--- Assigned task ---
Starting with the line that has "line: (438, 56)" in the records below and ending with the line that has "text: (95, 207) -> (170, 407), moved", output those lines exactly and nothing more; omit the pictures.

--- Records supplied ---
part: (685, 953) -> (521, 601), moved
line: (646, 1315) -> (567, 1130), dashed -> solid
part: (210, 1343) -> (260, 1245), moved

--

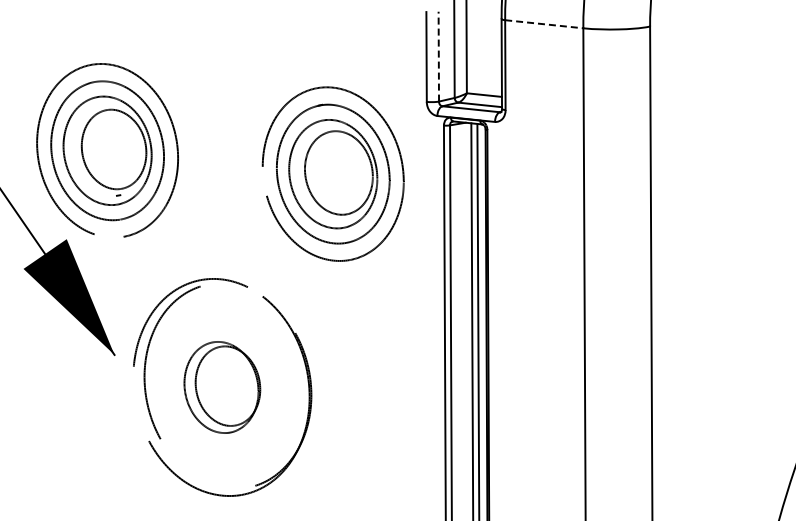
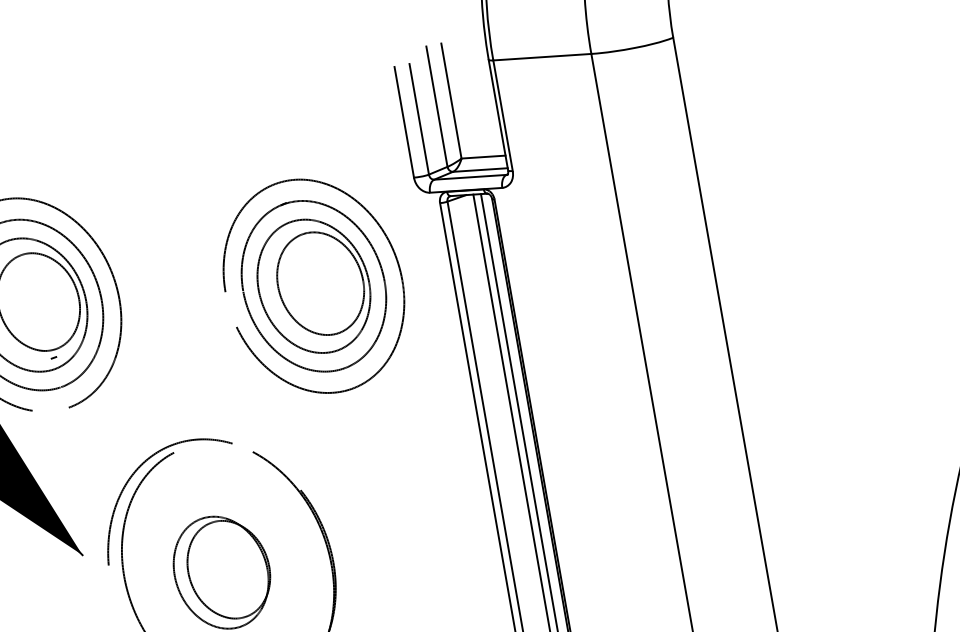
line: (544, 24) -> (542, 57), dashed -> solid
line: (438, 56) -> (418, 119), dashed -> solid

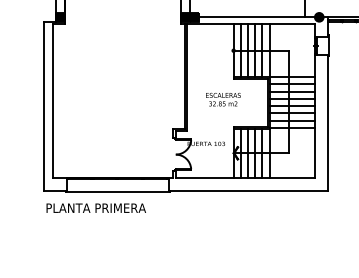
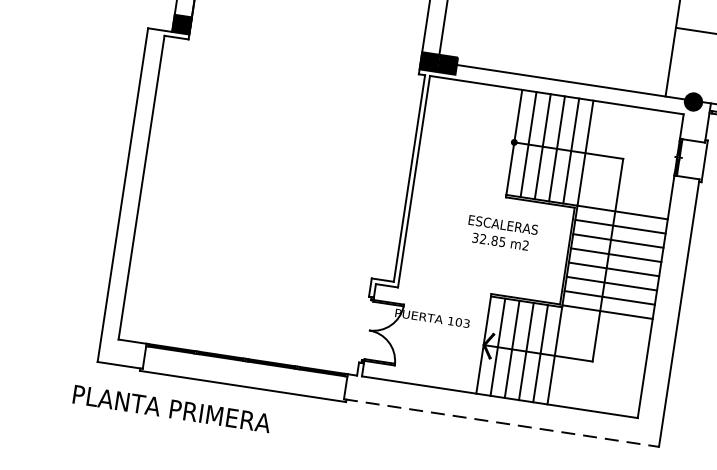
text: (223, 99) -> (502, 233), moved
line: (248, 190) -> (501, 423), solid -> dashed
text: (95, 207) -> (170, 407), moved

---

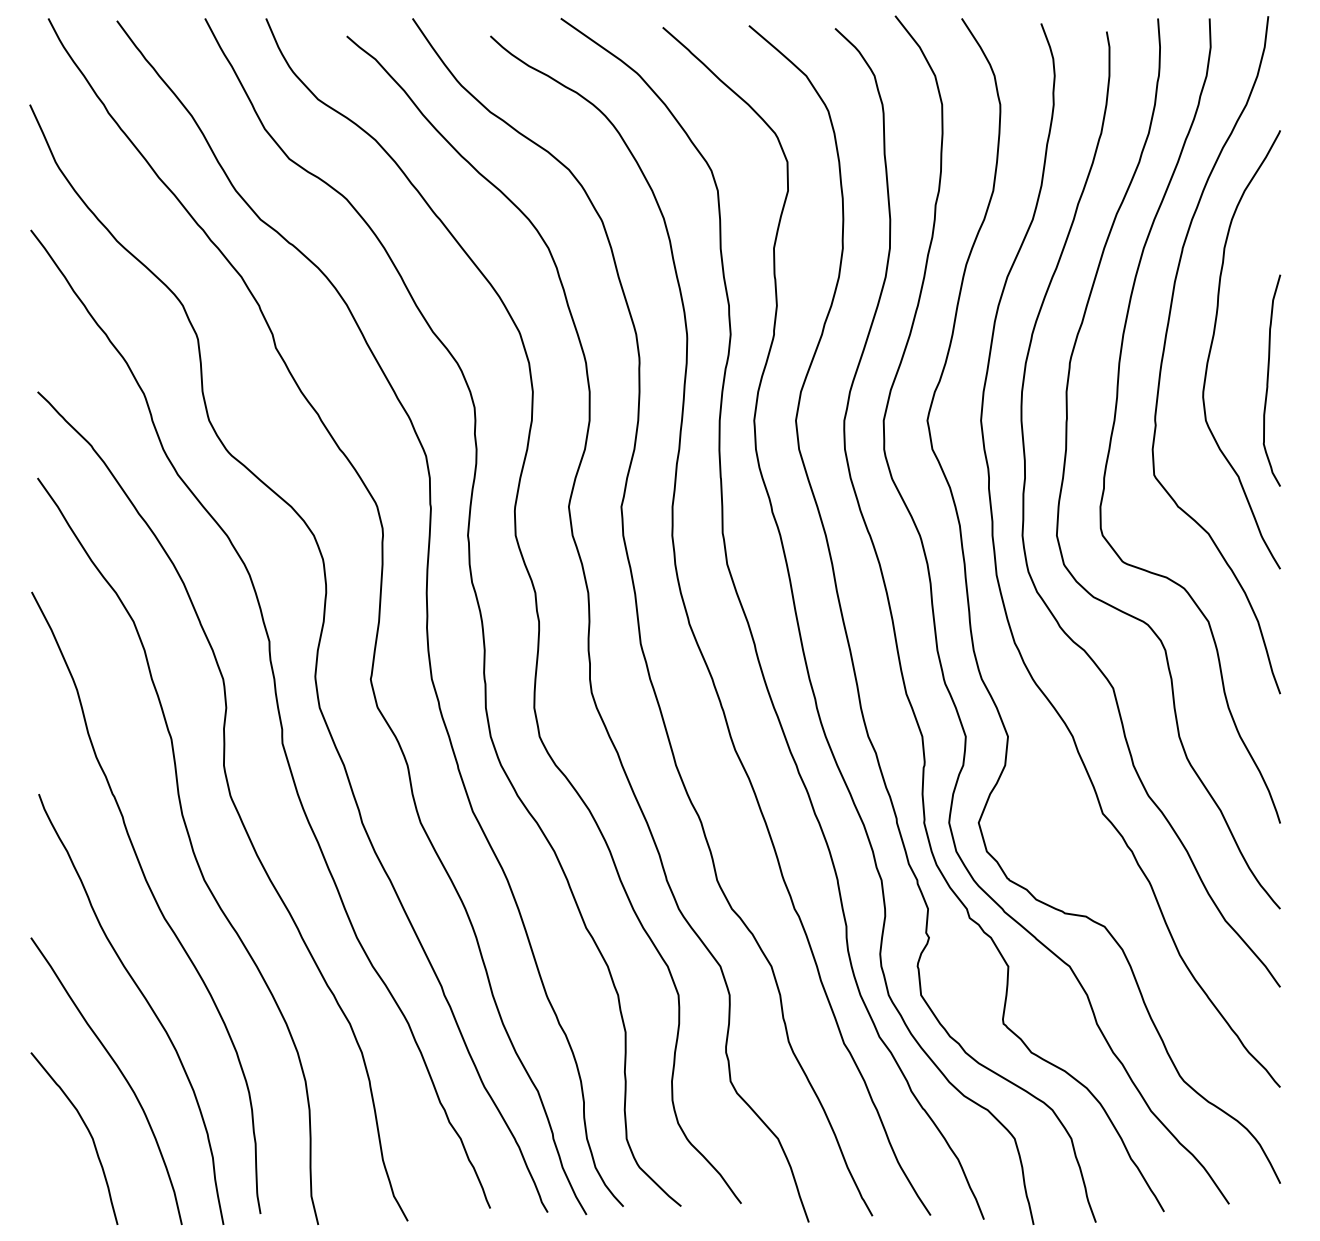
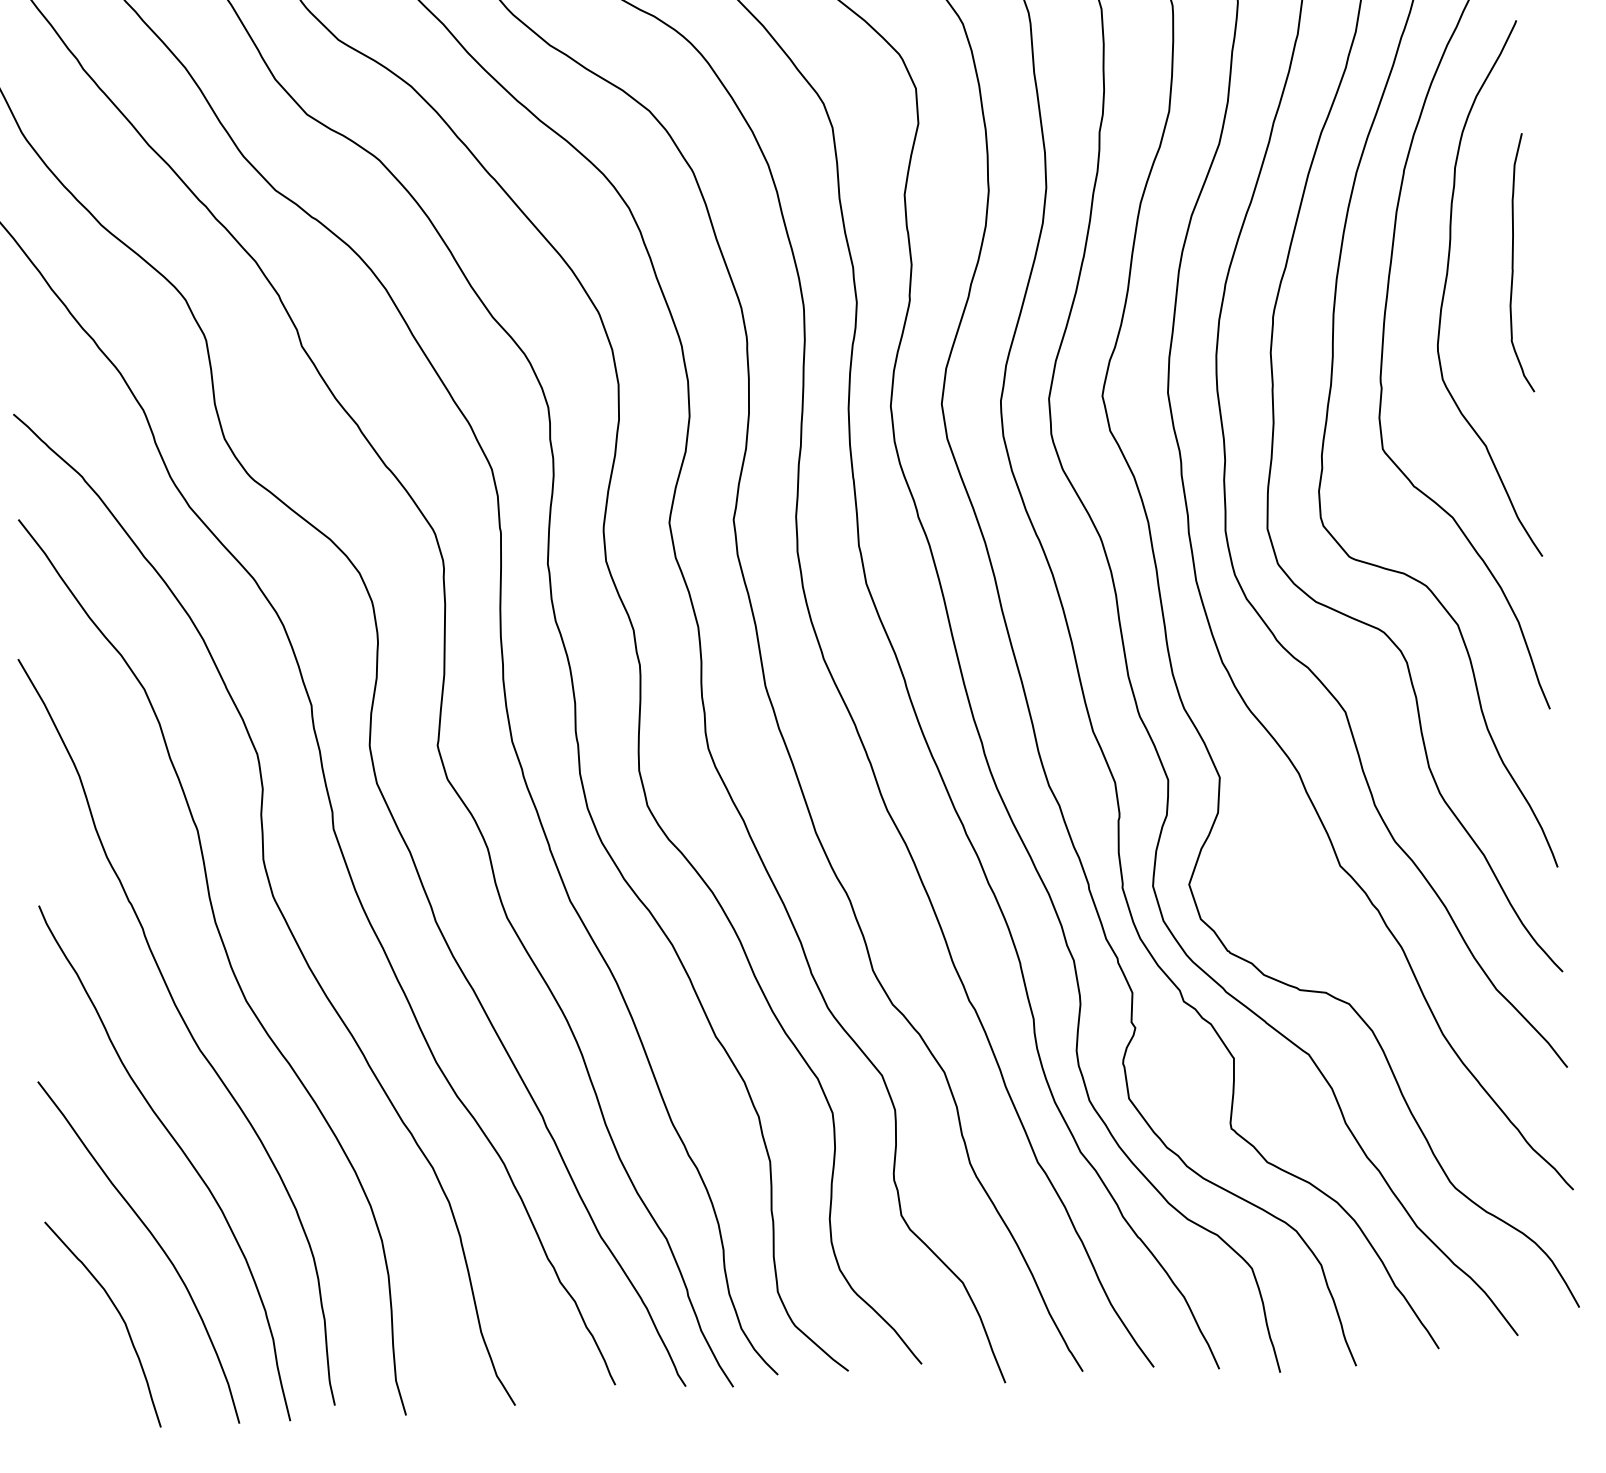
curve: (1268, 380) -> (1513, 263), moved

--- Reply ---
line: (438, 56) -> (418, 119), dashed -> solid

text: (223, 99) -> (502, 233), moved
line: (248, 190) -> (501, 423), solid -> dashed
text: (95, 207) -> (170, 407), moved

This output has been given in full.